Dr. Rick Hecker was a mechanic, flight engineer and eventually a co-pilot on the Boeing B-17 Flying Fortress.
DALLAS — Two things drew Dr. Rick Hecker to the Gulf Coast wing of the Commemorative Air Force: Family and a chance to fly history.
The Boeing B-17 Flying Fortress was coming out of a lengthy restoration process and was going back into service, Hecker said, and he wanted to be as close to it as possible.
“I started out as a mechanic, worked my way up to flight engineer, and then I worked my way up to what we call second in command or co-pilot,” he said.
He spent less than 10 hours flying that plane because it was based in Houston and he lived in San Antonio.
RELATED: Dallas air show crash update: Investigators discover GPS devices, rain delays wreckage recovery
He spent more time working on its structures and engines.
“There’s an argument that these are museum pieces and they belong in museums behind velvet ropes, and then there’s another argument that they are actually functional machines that are maintained well and they’re still airworthy,” he said. “This aircraft is meticulously maintained and is always safe for flight. We wouldn’t be flying it otherwise.”
His final flight on the B-17 was with Len Root, who died Saturday in the mid-air collision in the Wings Over Dallas air show.
Hecker had also become close friends with Curt Rowe, a fellow mechanic on the B-17, who was also killed.
“I have nothing but admiration for these guys,” Hecker said.
Hecker spoke to WFAA as a friend of both men and as a lifetime member of the Commemorative Air Force. He was not acting as a spokesman for the CAF.
The CAF is a nonprofit based in Dallas that restores and preserves wartime aircraft.

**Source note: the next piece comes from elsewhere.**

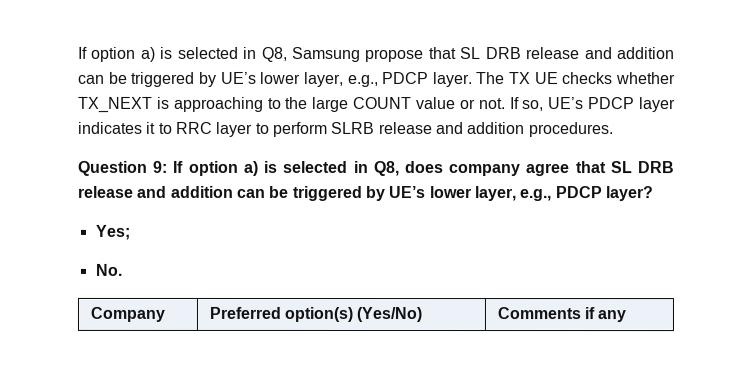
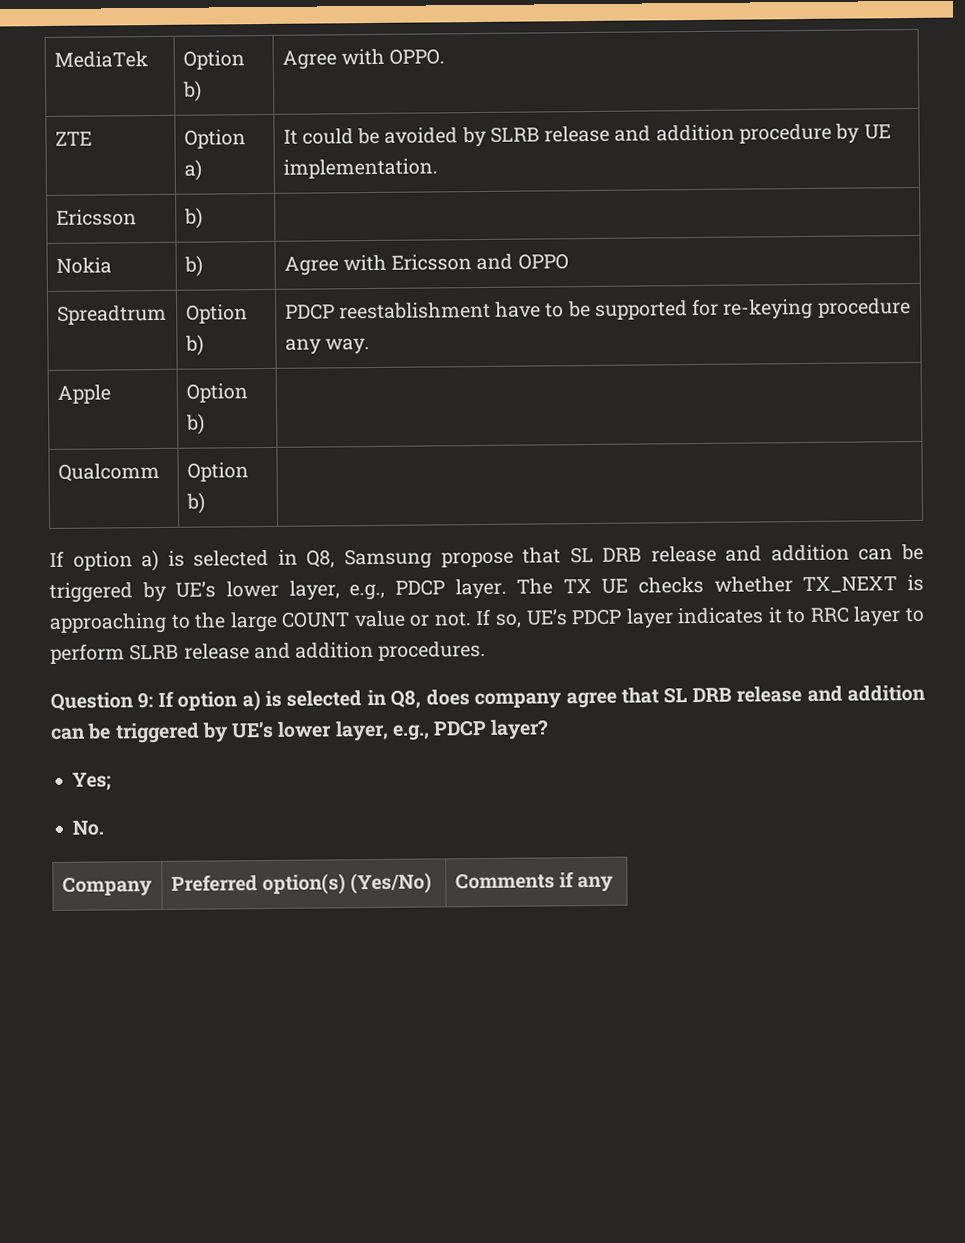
(78, 52) none -> [53,51,148,68] [182,50,245,70] [181,80,202,102] [281,48,446,70] [54,131,92,146] [183,129,246,149] [183,159,202,181] [282,123,891,148] [282,158,438,179] [55,209,137,226] [183,207,203,229] [55,257,112,274] [183,255,203,277] [283,253,569,276] [56,304,167,325] [185,304,248,324] [184,334,204,356] [284,298,911,320] [284,338,370,355] [56,384,111,404] [185,383,248,403] [185,413,205,435] [57,462,160,482] [186,462,249,482] [185,492,205,514] MediaTek | Option b) | Agree with OPPO. // ZTE | Option a) | It could be avoided by SLRB release and addition procedure by UE implementation. // Ericsson | b) | // Nokia | b) | Agree with Ericsson and OPPO // Spreadtrum | Option b) | PDCP reestablishment have to be supported for re-keying procedure any way. // Apple | Option b) | // Qualcomm | Option b) | //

The Boeing B-17 Flying Fortress and the Bell P-63 Kingcobra that went down in Saturday’s crash belonged to the CAF, which also put on the air show.
Hecker is currently is a senior medical examiner with the FAA. In that role, he medically certifies pilots.
He has more than 50 years of flying experience and served 26 years in the medical corps in the U.S. Army.
He said the B-17 still had its original instrumentation, a “period piece that people want to see,” but it had also been updated with very recent avionics and navigational equipment to meet all current standards.
“It was not deficient or behind on any of those,” he said.
Hecker said he did not want to speculate on what might have happened or get ahead of the NTSB investigation, but he believes the investigation will reveal that someone breached a protocol.
“We don’t know who that person was. We don’t know what happened,” he said.
In every photo of Hecker working with the CAF, he’s smiling.
And so are the victims of Saturday’s crash. They each treasured a chance to touch and fly history.
“My father was a highly decorated World War II bomber pilot who flew B-17s and B-24s,” Hecker said. “He was actually an original member of the 381st bomb group and the B-17 that crashed in Dallas wore their colors.”